On Tuesday, the LGBT community scored a victory for equality when the Ninth Circuit Court of Appeals overturned Proposition 8, which had banned same-sex marriage in California. Not long after the ruling was handed down, Mitt Romney, eager to pander to ultra conservative anti-gay hate groups, made a statement, condemning the decision.
“Today, unelected judges cast aside the will of the people of California who voted to protect traditional marriage. This decision does not end this fight, and I expect it to go to the Supreme Court. I believe marriage is between a man and a woman and, as president, I will protect traditional marriage and appoint judges who interpret the Constitution as it is written and not according to their own politics and prejudices.”

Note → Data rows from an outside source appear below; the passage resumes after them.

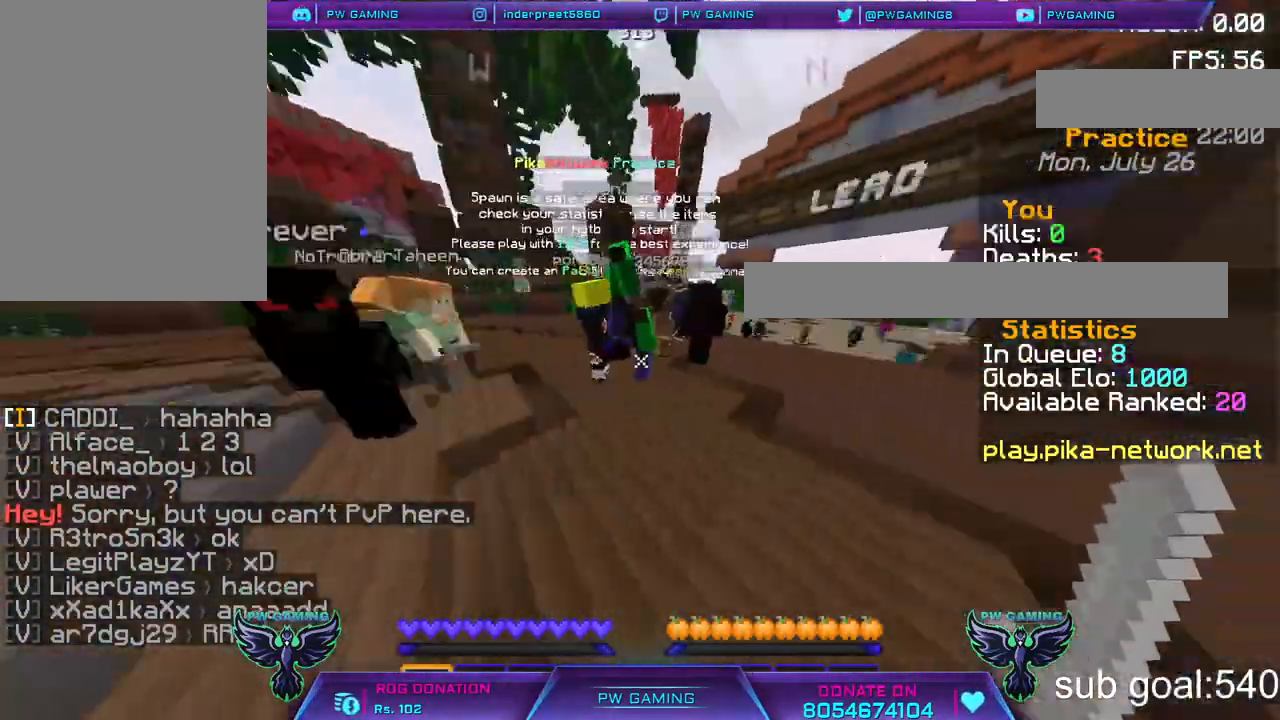
{"keys": ["a", "w"], "mouse": [], "events": [[383, "a", "down"]]}
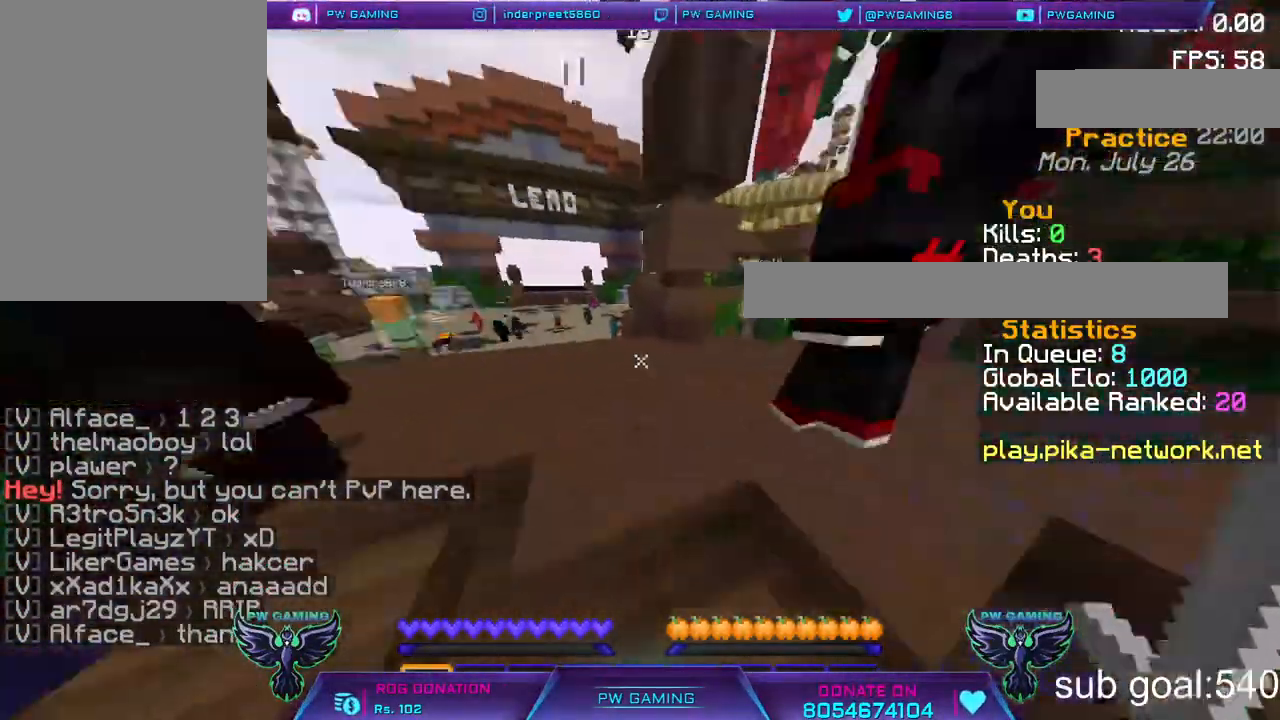
{"keys": ["space", "w"], "mouse": [], "events": [[50, "a", "up"], [83, "space", "down"], [200, "space", "up"], [283, "a", "down"], [433, "a", "up"], [483, "space", "down"]]}
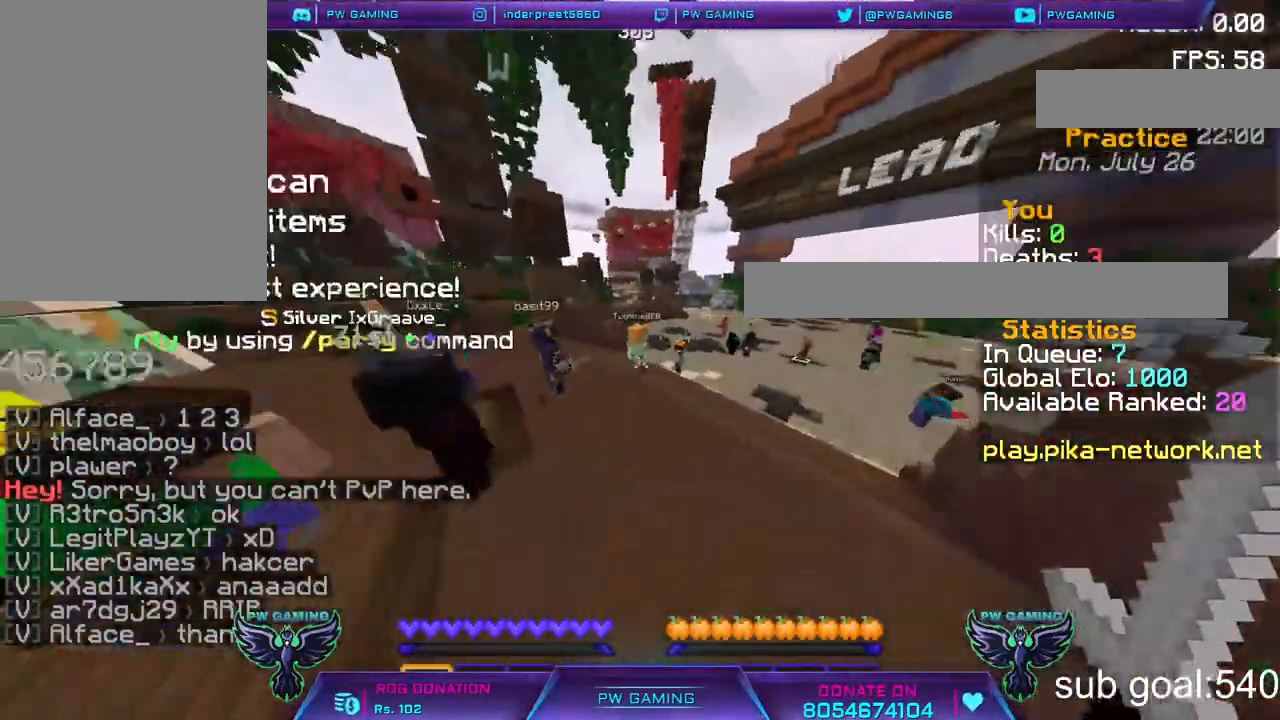
{"keys": ["a", "w"], "mouse": [], "events": [[100, "space", "up"], [217, "a", "down"]]}
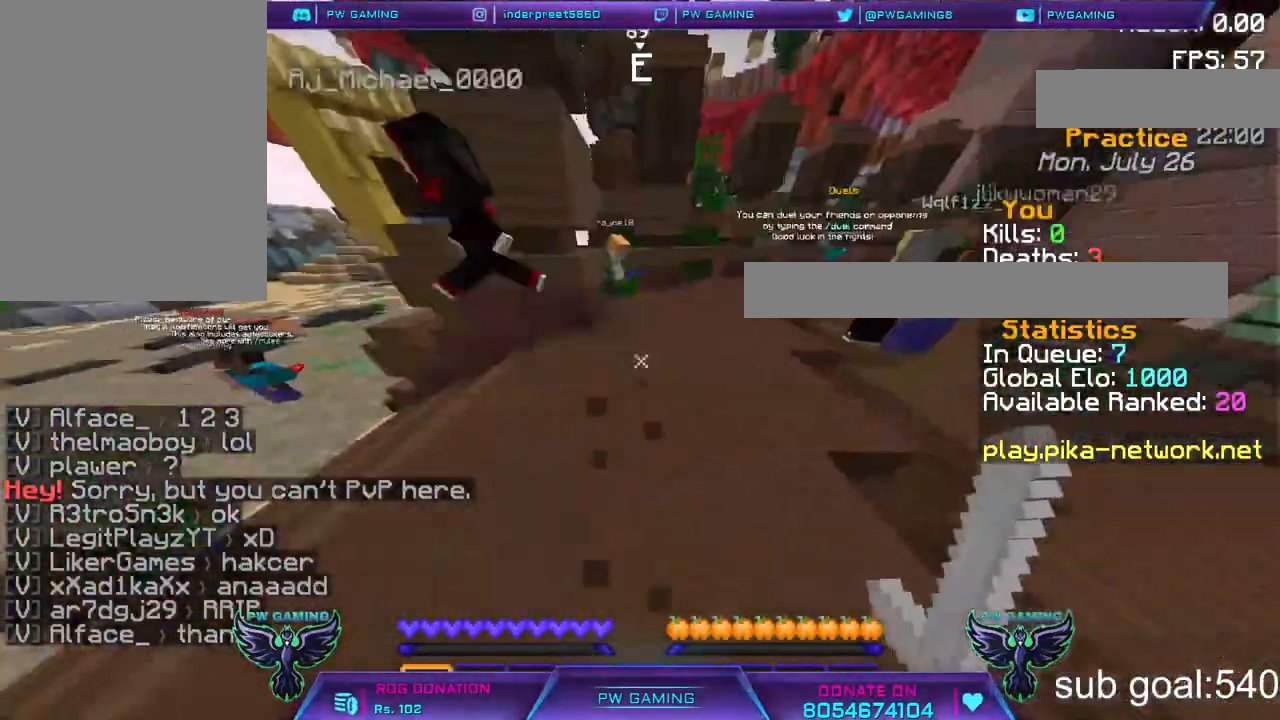
{"keys": ["a", "w"], "mouse": [], "events": [[33, "a", "up"], [283, "a", "down"]]}
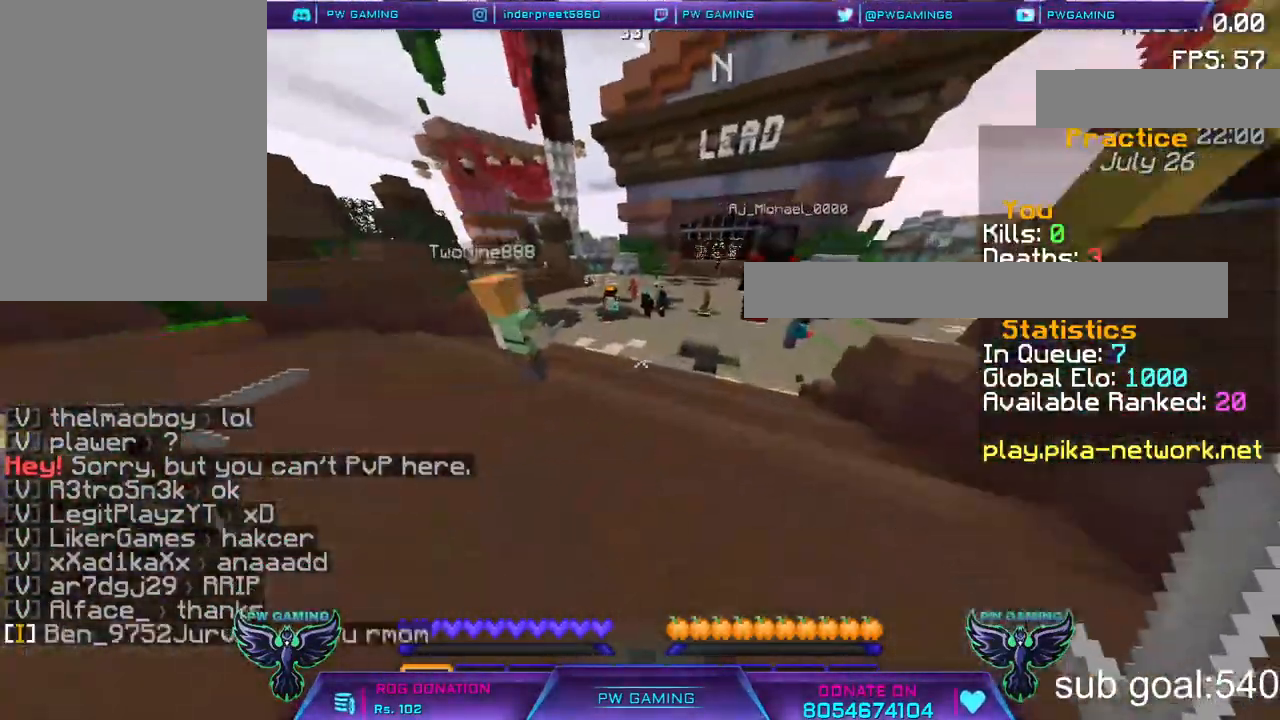
{"keys": ["a", "w"], "mouse": [], "events": [[217, "a", "up"], [467, "a", "down"]]}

The problem with Mitt’s statement is that the judges did indeed correctly interpret the Constitution. Nowhere in the Constitution does it say anything about marriage. It does not say that straight couples are the only ones who can marry, nor does it say that homosexuals can’t get married. What the Constitution does say is that everyone has the right to personal liberty, privacy, and equality under the law. Laws that ban consenting adults from marrying violates the Equal Protection and Due Process clauses of the Constitution. In other words, the judges made the right call. So basically, Romney is promising to appoint judges who will consistently misinterpret the Constitution, which is similar to what Newt Gingrich has promised to do.
Laws against same-sex marriage are similar to laws that once banned interracial marriages in the South. The Supreme Court struck all of them down. If the court remains faithful to precedent and the correct interpretation of the Constitution, the decision of the Ninth Circuit Court should be upheld by the nation’s highest court.